*SOURCE TEXT*
○ ○ ○

Yorei found more success with speed and traditional moves, then even beat an off balance Pentagon around the ringside area. (She tried to use the ring bell on him, with comically soft results.) Pentagon was able to turn it around once they got back in the ring, smiling Yorei made one more charge, but was caught right in position for the package piledriver. She was done, but Pentagon made sure to break her arm too.
Hitokiri had the best plan, sneaking in behind Pentagon, dropkicking him out of the ring, and then taking him out first with a moonsault, and then a tope. This was the most back and forth of the matches, the longest, and maybe most violent. Hitokiri even dove off Dario’s office (the first woman to do so, which might be a bigger trophy than winning the title in Lucha Underground.) Pentagon tried to break her arm, but instead was beaten by Hitokiri’s Far East Destroyer for the second time.
The final match, with Black Lotus, never really took place. Lotus decked the referee before he could call for the bell. Yorei & Doku returned to help Lotus and Hitokiri break Pentagon’s arm. Pentagon was too worn down to fight back. As soon as they did, Dragon Azteca appeared on the stairs. Azteca came to the ring and, despite their antagonistic history, Azteca & Lotus didn’t fight. Lotus took the Triad away while Azteca grabbed Pentagon’s good arm, and broke that too. Pentagon broke both Azteca and Lotus’ arms at Ultima Lucha 2, and they both broke his arms tonight. Vampiro, who’s been thrilled by the violence (in general and to Pentagon Jr. in particular) was very pleased by the outcome.
That wasn’t the last of Vampiro. The show closed with a shot of Prince Puma waking up in a half opened casket, with a demonic Vampiro looking over him. Vampiro told Puma to come with him as the show ended.
There were no other matches on the show, but a couple of other vignettes. Catrina ran into Jeremiah Crane, who seemed hopeful Ivelisse would return in time to face Catrina as Ultima Lucha 3. Catrina wasn’t there to really talk about that, but the necklace Crane’s been wearing (one that’s been unremarked upon until this point.) Catrina claimed the stone in the necklace was from her Stone, and “his flesh” was here for her; he was still in love with Catrina. Catrina declared she was in love with someone else. She could’ve meant Mil Muertes or Fenix by that, and she could’ve meant some ancestor of Crane was in love with her. As with most Catrina segments, the truth wasn’t really clear, but it was accurate enough to leave Crane uncomfortable.
We did briefly see Dario Cueto, attempting to make the obvious match from Aztec Warfare 3: his brother Matanza getting a title rematch against Johnny Mundo. Matanza loudly bellowed he didn’t want that, much to Dario’s confusion. Matanza wants revenge on Mysterio instead, revaling he’d bloodied his fists by pound the wall, and used the blood to draw a question mask. Dario was freaked out. It was that kind of episode.

○ ○ ○

*PROMPT 1*
Can you condense the paragraph of the wrestling recap beginning "Hitokiri had the best plan" into a short bulleted list of its main facts?
The wrestling recap and the entries are unrelated material.

*DATA EXTRACT*
○ ○ ○

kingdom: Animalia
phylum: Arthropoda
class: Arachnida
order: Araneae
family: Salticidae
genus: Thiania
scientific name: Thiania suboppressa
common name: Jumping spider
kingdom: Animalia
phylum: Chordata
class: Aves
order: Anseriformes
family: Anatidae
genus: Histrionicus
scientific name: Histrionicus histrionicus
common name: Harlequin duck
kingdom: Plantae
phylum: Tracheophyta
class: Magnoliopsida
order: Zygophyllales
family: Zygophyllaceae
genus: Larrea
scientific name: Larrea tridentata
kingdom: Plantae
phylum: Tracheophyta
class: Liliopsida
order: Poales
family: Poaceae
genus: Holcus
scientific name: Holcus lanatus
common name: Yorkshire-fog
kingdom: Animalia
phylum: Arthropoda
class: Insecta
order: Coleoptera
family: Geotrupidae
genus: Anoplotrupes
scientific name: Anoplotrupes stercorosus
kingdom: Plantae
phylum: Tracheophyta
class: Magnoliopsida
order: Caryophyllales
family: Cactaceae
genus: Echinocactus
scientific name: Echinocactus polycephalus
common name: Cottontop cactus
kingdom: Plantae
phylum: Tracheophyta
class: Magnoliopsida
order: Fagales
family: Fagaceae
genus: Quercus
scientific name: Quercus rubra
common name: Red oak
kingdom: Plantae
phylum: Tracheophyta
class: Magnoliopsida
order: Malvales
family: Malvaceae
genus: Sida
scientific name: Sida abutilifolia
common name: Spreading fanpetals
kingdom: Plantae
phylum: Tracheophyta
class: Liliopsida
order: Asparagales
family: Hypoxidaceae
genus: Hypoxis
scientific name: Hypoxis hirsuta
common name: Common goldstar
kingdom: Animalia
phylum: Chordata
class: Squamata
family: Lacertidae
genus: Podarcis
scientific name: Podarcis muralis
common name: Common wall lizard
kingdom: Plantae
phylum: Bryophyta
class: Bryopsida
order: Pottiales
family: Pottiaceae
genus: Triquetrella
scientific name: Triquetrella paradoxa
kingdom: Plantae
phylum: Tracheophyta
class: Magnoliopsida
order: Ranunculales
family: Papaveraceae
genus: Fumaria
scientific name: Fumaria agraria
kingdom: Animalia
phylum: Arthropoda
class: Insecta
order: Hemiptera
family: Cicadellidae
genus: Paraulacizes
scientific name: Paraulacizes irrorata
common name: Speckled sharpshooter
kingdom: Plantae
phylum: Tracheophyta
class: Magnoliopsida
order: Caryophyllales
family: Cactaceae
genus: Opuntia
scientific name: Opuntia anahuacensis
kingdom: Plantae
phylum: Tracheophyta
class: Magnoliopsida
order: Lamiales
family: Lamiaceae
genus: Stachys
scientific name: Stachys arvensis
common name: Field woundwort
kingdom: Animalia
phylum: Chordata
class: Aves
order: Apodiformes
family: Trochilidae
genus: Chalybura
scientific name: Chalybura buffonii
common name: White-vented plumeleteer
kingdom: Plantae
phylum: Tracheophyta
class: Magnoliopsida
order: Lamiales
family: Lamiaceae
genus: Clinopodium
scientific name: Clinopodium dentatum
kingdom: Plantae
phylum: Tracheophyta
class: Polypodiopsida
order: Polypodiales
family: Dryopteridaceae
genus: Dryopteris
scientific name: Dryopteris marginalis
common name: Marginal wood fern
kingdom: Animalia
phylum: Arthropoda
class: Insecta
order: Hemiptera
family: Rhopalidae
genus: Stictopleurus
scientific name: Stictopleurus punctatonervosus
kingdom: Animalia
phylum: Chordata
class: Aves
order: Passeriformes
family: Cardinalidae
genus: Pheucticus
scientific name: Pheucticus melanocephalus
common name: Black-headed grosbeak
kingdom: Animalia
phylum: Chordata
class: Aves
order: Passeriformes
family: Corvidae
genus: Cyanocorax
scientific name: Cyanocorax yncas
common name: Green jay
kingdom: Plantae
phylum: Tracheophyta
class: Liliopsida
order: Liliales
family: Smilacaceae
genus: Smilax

○ ○ ○

*PROMPT 2*
Could you retype the entries from their first line through the line containing "order: Coleoptera", both included?

*CORRECT OUTPUT 1*
- Hitokiri snuck in behind Pentagon, dropkicked him out of the ring, then hit him with a moonsault and a tope.
- Hers was the most back-and-forth, longest, and maybe most violent of the matches.
- She dove off Dario's office, the first woman to do so.
- Pentagon tried to break her arm but was beaten by her Far East Destroyer for the second time.

*CORRECT OUTPUT 2*
kingdom: Animalia
phylum: Arthropoda
class: Arachnida
order: Araneae
family: Salticidae
genus: Thiania
scientific name: Thiania suboppressa
common name: Jumping spider
kingdom: Animalia
phylum: Chordata
class: Aves
order: Anseriformes
family: Anatidae
genus: Histrionicus
scientific name: Histrionicus histrionicus
common name: Harlequin duck
kingdom: Plantae
phylum: Tracheophyta
class: Magnoliopsida
order: Zygophyllales
family: Zygophyllaceae
genus: Larrea
scientific name: Larrea tridentata
kingdom: Plantae
phylum: Tracheophyta
class: Liliopsida
order: Poales
family: Poaceae
genus: Holcus
scientific name: Holcus lanatus
common name: Yorkshire-fog
kingdom: Animalia
phylum: Arthropoda
class: Insecta
order: Coleoptera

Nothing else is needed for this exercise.